The single audit. This term may be unfamiliar to you if you are new to grants management, but the single audit is a necessary part of effective grants management for many federal grant recipients. Audits are important because they promote accountability. Here are 10 FAQs to help you better understand this important process.
10 Single Audit FAQs
1. What is a single audit?
Most simply put, it is a review of the way in which your organization has managed a grant to make sure that you are in compliance with all the rules and regulations of each grant award. Required components of an audit include such things as financial statements and records, expenditures, and internal controls.
2. Why is it called a “single” audit?
Before 1984, each federal grantmaking agency was required to carry out its own audit. The Single Audit Act of 1984 standardized audits for states, local and tribal governments. However, because each grant has its own unique requirements, no two audits are exactly the same. Think of it as a car maintenance check. The mechanic might have the same procedure to check the all the parts under the hood, but what services are performed will vary according to your car’s own individual specifications.
3. Which government office is responsible for setting the rules and regulations for federal audits?
The Office of Management and Budget sets rules and regulations. The audits themselves are conducted by independent private accounting firms hired by auditees, like Native American tribes, state and local governments.
4. Have their been other major changes to federal audits since 1984?
Yes. 2 CFR 200, also known as the Uniform Guidance, which went into effect December 26, 2014, was meant to simplify federal rules and regulations regarding grant management and make everything more efficient. You may still run across the terms Circular A-133 or OMB A-133 audit. Those were the old guidelines which the Uniform Guidance replaced.
5. Do all recipients of federal grants get audited?
There are different routes to an audit. One test is to see the entity requires a risk assessment. Grantees who expended more than $750,000 in federal dollars in any one year are considered Type A program and will need a risk assessment to see if an audit is required. If they are under the $750,000 threshold they are considered Type B programs. Although there are circumstances where Type B programs do get audited, they do not automatically need a risk assessment.
6. What is a risk assessment?
A risk assessment in the next stage in considering who will be audited. A determination is made to put an entity in either a high or low risk category. An entity is high risk if they have not been audited as a major program in the last two years and what the findings of their previous audits were.
7. Do only high risk Type A programs get audited?
No. Any federal grant recipient has the potential to be audited.

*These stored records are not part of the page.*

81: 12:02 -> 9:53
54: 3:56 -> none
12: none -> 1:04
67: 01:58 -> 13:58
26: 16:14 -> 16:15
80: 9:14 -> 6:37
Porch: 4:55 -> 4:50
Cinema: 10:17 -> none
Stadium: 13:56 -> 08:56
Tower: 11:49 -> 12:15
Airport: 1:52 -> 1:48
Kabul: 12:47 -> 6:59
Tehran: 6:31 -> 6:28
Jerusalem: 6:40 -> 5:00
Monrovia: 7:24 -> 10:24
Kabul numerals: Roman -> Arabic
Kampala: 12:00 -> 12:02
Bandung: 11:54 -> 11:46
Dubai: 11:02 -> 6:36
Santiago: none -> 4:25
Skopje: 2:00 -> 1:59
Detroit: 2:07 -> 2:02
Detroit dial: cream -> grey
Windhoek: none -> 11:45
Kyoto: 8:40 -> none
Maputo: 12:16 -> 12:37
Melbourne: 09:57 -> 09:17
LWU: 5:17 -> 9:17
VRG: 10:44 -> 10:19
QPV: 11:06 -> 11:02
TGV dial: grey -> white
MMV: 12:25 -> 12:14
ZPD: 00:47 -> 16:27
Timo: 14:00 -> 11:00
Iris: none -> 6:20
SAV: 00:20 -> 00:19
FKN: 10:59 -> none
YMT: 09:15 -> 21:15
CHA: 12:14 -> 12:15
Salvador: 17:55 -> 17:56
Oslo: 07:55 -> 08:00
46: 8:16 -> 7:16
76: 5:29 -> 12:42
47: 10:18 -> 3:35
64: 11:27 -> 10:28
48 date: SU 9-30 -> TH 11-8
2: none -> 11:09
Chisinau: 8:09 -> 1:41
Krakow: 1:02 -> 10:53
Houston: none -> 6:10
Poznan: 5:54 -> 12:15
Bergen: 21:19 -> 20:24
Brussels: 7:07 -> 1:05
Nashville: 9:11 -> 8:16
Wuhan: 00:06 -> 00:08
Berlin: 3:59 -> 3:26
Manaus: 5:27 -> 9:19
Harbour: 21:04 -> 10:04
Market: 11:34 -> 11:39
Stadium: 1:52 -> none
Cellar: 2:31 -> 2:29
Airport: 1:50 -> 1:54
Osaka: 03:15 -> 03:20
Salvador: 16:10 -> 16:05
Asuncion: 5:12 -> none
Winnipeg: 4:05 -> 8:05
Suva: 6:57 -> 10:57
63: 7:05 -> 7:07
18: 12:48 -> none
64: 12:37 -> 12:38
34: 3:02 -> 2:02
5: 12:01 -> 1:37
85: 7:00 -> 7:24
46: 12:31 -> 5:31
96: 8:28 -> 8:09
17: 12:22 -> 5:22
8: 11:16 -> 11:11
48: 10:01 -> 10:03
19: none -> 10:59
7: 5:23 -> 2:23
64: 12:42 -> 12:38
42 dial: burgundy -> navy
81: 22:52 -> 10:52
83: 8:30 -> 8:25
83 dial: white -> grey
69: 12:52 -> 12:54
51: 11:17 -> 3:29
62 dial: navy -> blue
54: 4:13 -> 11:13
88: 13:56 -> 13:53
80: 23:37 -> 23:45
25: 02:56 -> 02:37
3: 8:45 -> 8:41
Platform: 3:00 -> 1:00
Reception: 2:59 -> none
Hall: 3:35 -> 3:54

It is also important to remember that Single Audits pertains to the federal audit requirements in Uniform Guidance. The individual grantmaking agency may also request audits on grantees, specific awards or programs.
8. What other considerations beside financial elements do the auditors consider?
There are two types of things auditors look at. The financial part, to see if your books are in order. The second is the programmatic part – how well your program is meeting its goals and objectives.
9. Are the results of the audits made public?
Yes. The exception is Native American tribes who are not required to make the audit report public, although the data collection phase will still be publicly available.
10. What are some consequences of an unsuccessful audit?
There are many negative consequences that may result from an audit with a high number of violations. They range from the grantee having to pay back disallowed costs to suspension of the grant altogether. An entity may also end up in the high-risk category, which increases the risk of additional audits. It may even impact the organization’s ability to win future awards. As “The Federal Grant Insider” Lucy Morgan puts it, “the future of grants funding will increasingly go to organizations with clean audits.”